Self-diagnosis dalam penyakit mental mungkin mengarahkan kamu untuk meremehkan penyakit atau malah memperbesar penyakit, tapi keduannya merupakan hal yang membahayakan.
Meremehkan penyakit seperti (Obsessive-Compulsive Disorder) OCD atau Bipolar bisa menjadi menyakitkan bagi mereka yang mengidapnya, karena mereka mungkin tersugesti bahwa sedang mengidap penyakit tersebut, padahal jika diteliti secara klinis, mereka tidak menderita OCD atau Bipolar.
Pengobatan mandiri juga salah satu isu utama, ketika seseorang mendiagnosa diri mereka dengan penyakit mental. Tidak seperti sakit kepala yang kemudian disembuhkan dengan pil, obat ini kadang memiliki efek samping, padahal obat yang diberikan sangat bergantung pada kasus perindividu. Selain pengobatan, perawatan psikiatri juga melibatkan intervensi terapeutik oleh psikolog terlatih.

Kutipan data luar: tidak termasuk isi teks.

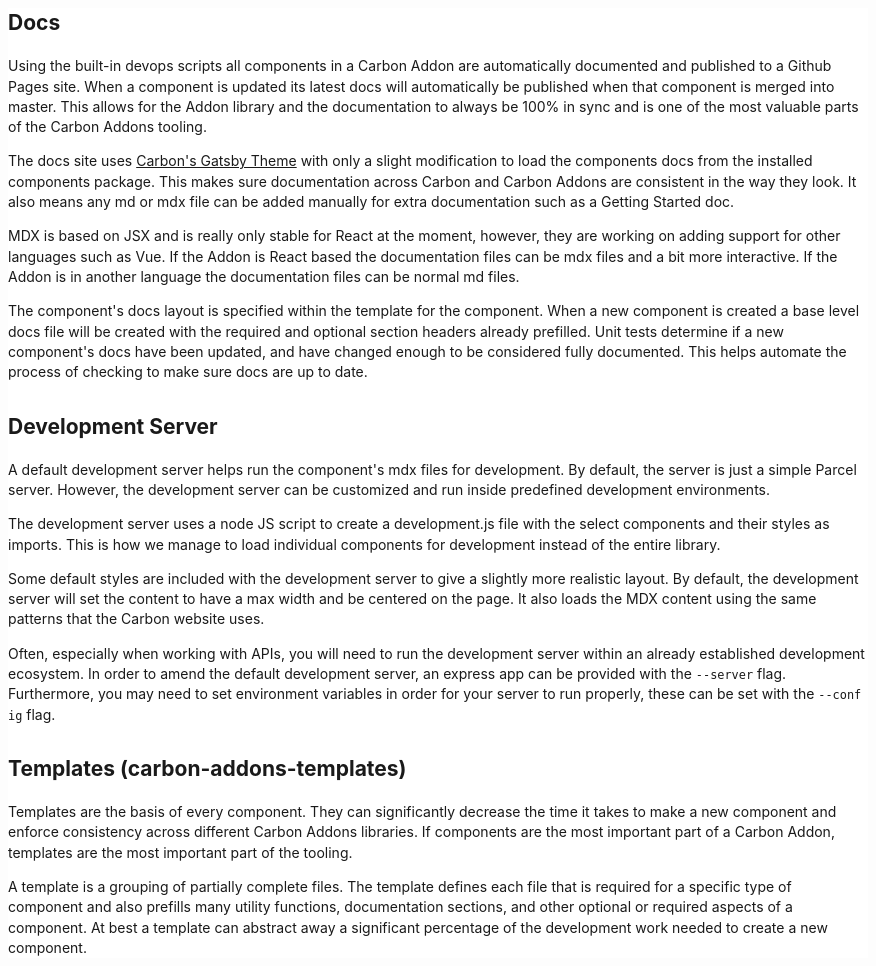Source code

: ## Docs

Using the built-in devops scripts all components in a Carbon Addon are automatically documented and published to a Github Pages site. When a component is updated its latest docs will automatically be published when that component is merged into master. This allows for the Addon library and the documentation to always be 100% in sync and is one of the most valuable parts of the Carbon Addons tooling.

The docs site uses [Carbon's Gatsby Theme](https://github.com/carbon-design-system/gatsby-theme-carbon) with only a slight modification to load the components docs from the installed components package. This makes sure documentation across Carbon and Carbon Addons are consistent in the way they look. It also means any md or mdx file can be added manually for extra documentation such as a Getting Started doc.

MDX is based on JSX and is really only stable for React at the moment, however, they are working on adding support for other languages such as Vue. If the Addon is React based the documentation files can be mdx files and a bit more interactive. If the Addon is in another language the documentation files can be normal md files.

The component's docs layout is specified within the template for the component. When a new component is created a base level docs file will be created with the required and optional section headers already prefilled. Unit tests determine if a new component's docs have been updated, and have changed enough to be considered fully documented. This helps automate the process of checking to make sure docs are up to date.

## Development Server

A default development server helps run the component's mdx files for development. By default, the server is just a simple Parcel server. However, the development server can be customized and run inside predefined development environments.

The development server uses a node JS script to create a development.js file with the select components and their styles as imports. This is how we manage to load individual components for development instead of the entire library.

Some default styles are included with the development server to give a slightly more realistic layout. By default, the development server will set the content to have a max width and be centered on the page. It also loads the MDX content using the same patterns that the Carbon website uses.

Often, especially when working with APIs, you will need to run the development server within an already established development ecosystem. In order to amend the default development server, an express app can be provided with the `--server` flag. Furthermore, you may need to set environment variables in order for your server to run properly, these can be set with the `--config` flag.

## Templates (carbon-addons-templates)

Templates are the basis of every component. They can significantly decrease the time it takes to make a new component and enforce consistency across different Carbon Addons libraries. If components are the most important part of a Carbon Addon, templates are the most important part of the tooling.

A template is a grouping of partially complete files. The template defines each file that is required for a specific type of component and also prefills many utility functions, documentation sections, and other optional or required aspects of a component. At best a template can abstract away a significant percentage of the development work needed to create a new component.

Lalu, Mengapa Informasi Ini Tersedia di Internet?
It’s okay, untuk mengetahui permasalahan kesehatan yang sedang kamu rasakan dengan mencari kata kunci gejala seuatu penyakit di internet atau membaca informasi dari tempat lain. Bagaimanapun, hal ini harus diikuti dengan mengunjungi seorang ahli yang akan memberikan informasi akurat, diagnosis personal mengenai kondisi yang sedang dialami.
Dalam kasus kesehatan mental, terdapat kekurang pahaman dalam diri kita. Ketika gejala yang berbahaya malah tidak muncul, ini penting bagi kita untuk waspada. Ketika kita membutuhkan bantuan medis lebih dari sekedar informasi internet. Website dengan informasi mengenai kesehatan mental dan penyakit mental akan memberikan kita tanda-tanda mengenai penyakit mental, cara penyembuhan, dan siapa saja yang dapat membantu kita, jadi berdasarkan informasi yang ditemukan kita bisa membuat keputusan untuk mencari bantuan.
Artikel ini telah ditulis dengan masukan dari Dr Garima Srivastava, seorang psikolog klinis yang berbasis di Delhi dengan gelar PhD dari All India Institute of Medical Sciences (AIIMS), Delhi.